2019 Festival instructors

We’re looking forward to welcoming the following guest instructors for the 2019 festival:

Patrick Devane, Dance

Patrick is a fifth-generation sean-nós dancer, Champion of the Oireachtas 2011, and is the former Sean-Nós Dancer in Residence at Áras Inis Gluaire in Belmullet. He is the son of the renowned sean-nós dancer Séamus Devane, who toured internationally in the 1980s and his dancing developed by watching his father and other members of the community. Patrick’s goal is to teach sean-nós dancing in the truest form possible while honoring changes brought by the passage of time and expansion of the tradition. Patrick is a native of An Aird Mhór, Cill Chiaráin, Connemara in County Galway.

Colm MacCárthaigh, Guitar and Irish Language

Colm is a Dublin native who has quickly become a feature of the Seattle Irish music scene. After studying and playing extensively in Ireland, he now frequently plays with musicians such as Randal Bays, Tom Creegan, Dale Russ, Leo MacNamara, Aurora Burd, and Hanz Araki.

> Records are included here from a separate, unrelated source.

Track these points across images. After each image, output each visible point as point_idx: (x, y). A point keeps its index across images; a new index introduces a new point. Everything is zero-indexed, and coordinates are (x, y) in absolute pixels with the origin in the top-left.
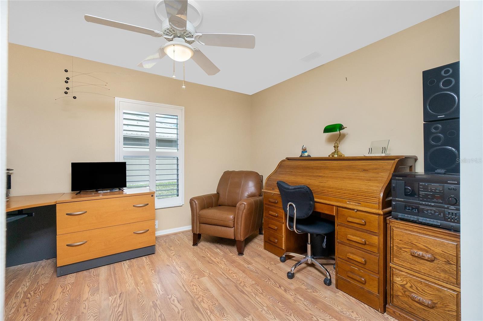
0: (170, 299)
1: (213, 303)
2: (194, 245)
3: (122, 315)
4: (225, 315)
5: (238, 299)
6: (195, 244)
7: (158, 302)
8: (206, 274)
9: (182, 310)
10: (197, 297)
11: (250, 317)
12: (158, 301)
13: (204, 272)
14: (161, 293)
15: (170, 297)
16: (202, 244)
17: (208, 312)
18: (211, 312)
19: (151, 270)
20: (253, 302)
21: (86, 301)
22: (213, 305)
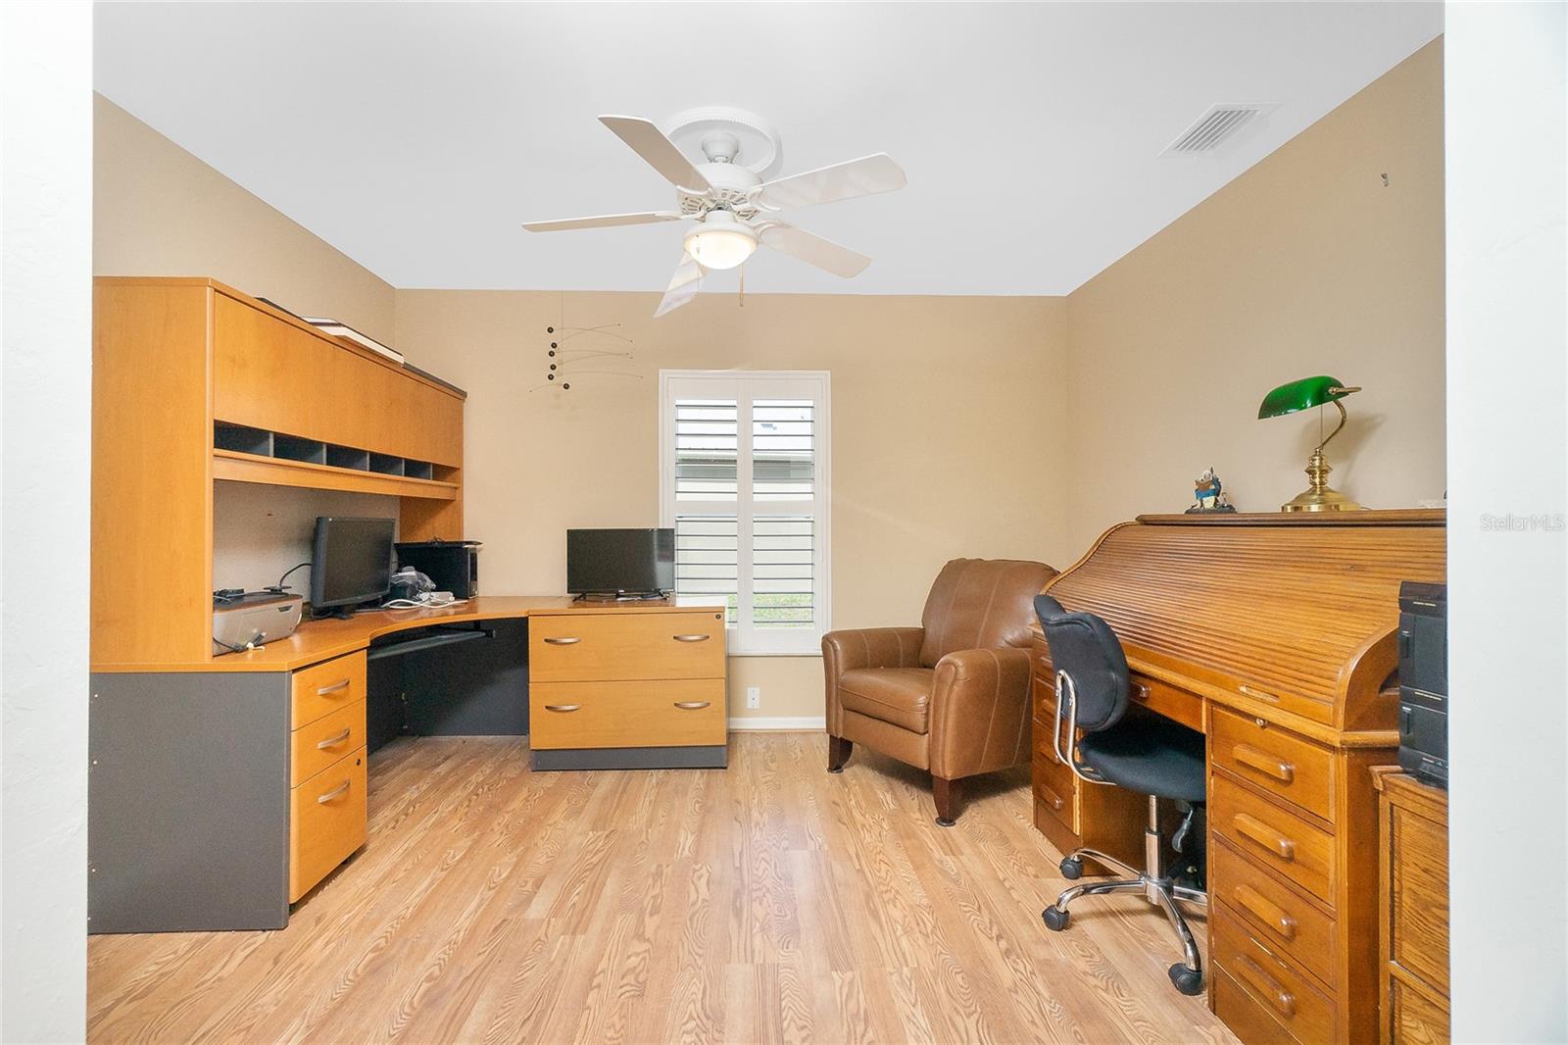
0: (695, 871)
1: (780, 911)
2: (831, 770)
3: (591, 870)
4: (791, 946)
5: (848, 924)
6: (836, 766)
7: (668, 871)
8: (811, 844)
9: (704, 900)
10: (755, 886)
11: (849, 975)
12: (670, 867)
13: (808, 839)
14: (686, 852)
15: (697, 867)
16: (856, 774)
17: (758, 925)
18: (762, 929)
19: (697, 802)
20: (882, 946)
21: (550, 826)
22: (778, 916)
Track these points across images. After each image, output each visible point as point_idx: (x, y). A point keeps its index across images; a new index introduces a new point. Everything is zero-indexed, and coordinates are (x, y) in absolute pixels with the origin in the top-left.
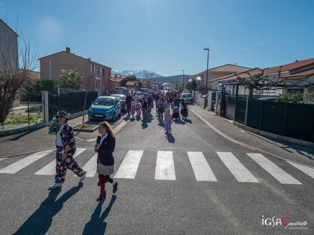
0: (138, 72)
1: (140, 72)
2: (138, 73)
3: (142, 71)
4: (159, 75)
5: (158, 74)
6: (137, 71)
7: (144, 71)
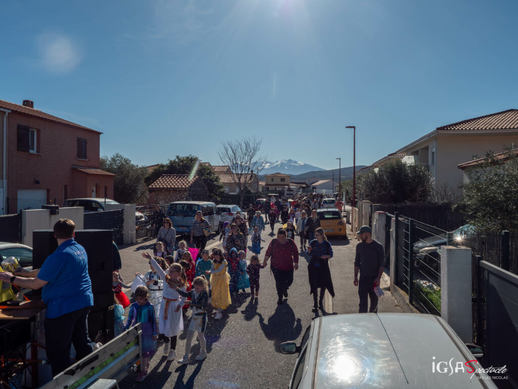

In 2011, he and Colleen Raney recorded the critically-acclaimed album Cuan. Colm is also a native Irish speaker, having been raised in an Irish speaking family. Colm attended Coláiste Chilliain and Trinity College Dublin.

Brian Ó Domhnaill, Singing

Brian was born and reared in the Donegal Gaeltacht in the village of Anagaire. At a young age he became interested in the music of the area learning flute and song. Throughout his life he has been passionate about the songs of the region and the music played. Brian often attends singing nights and events and was on the committee for Sean Nós Cois Life for many years. Brian has performed at many festivals throughout Ireland, Europe and Canada and has attended the Oireachtas annually winning many prizes and 5 medals in Corn Uí Riada the premier competition for sean-nos singing. He has a very large repertoire of unusual and rare songs gathered from many singers, sources and archives and enjoys teaching these songs to the next generation of young singers.

John Prendergast, Irish Language

John is a Fulbright FLTA Scholar at the University of Notre Dame. John, a former Ireland Canada University Foundation Clár Gaeilge Scholar, lectures with the Department of Irish Language and Literature as part of his award. He has also taught in universities on scholarships in the United States of America (University of Montana), Canada (Saint Mary's University) and Wales (Cardiff University). Furthermore, John has a background of strong legal experience, having worked in law firms such as Boone Karlberg PC and A&L Goodbody. John has applied this experience in practice in European-wide NGOs, US Federal courthouses, national lobbyist organisations, digital terminology corpora, and elsewhere. John received an MA (Welsh and Celtic Studies) from Cardiff University in 2016. John's dissertation examined justifications for language rights for immigrants. John was conferred with a BCL (Law and Irish) degree from University College Cork in 2015. His research interests include: linguistic justice and anglocentricism, minority language rights and theory, and applied sociolinguistics from an Irish language perspective.

Dale Russ, fiddle

Dale started playing the fiddle in 1973 when first moving to Washington State from his native Connecticut. In 1990 he was invited to perform at the first Boston College Irish Music Festival “My Love is in America” featuring 16 of the finest Irish fiddle players living in the States. The concert was recorded and released by Green Linnet Records and won an award from the Smithsonian Institute as “Traditional Recording of the Year.” His playing is known for its balance of power and elegance. He was a founding member in 1977 of the Seattle Irish band No Comhaile and is also a former member of the Seattle Irish band The Suffering Gaels. He is a founder and currently plays with Crumac.

John Whelan, Accordion

Although John grew up near London in Dunstable, England, he was raised on the fiddle and pipe music of Ireland. Dunstable has a large Irish community, and his father, Denis, was from Ireland’s County Wexford. “Ours was a very traditional household,” John says. “My father didn’t have any major vices – his only addiction was to Irish music.” Denis Whelan carried a reel-to-reel tape recorder to many shows, collecting hours of live music. Songs of home elicited sentimental tears, even when the words were not in English. “It was not the words but the emotion of the music that moved me.” He has recorded multiple albums, including Celtic Fire and Come to Dance, and is currently touring with the John Whelan Band.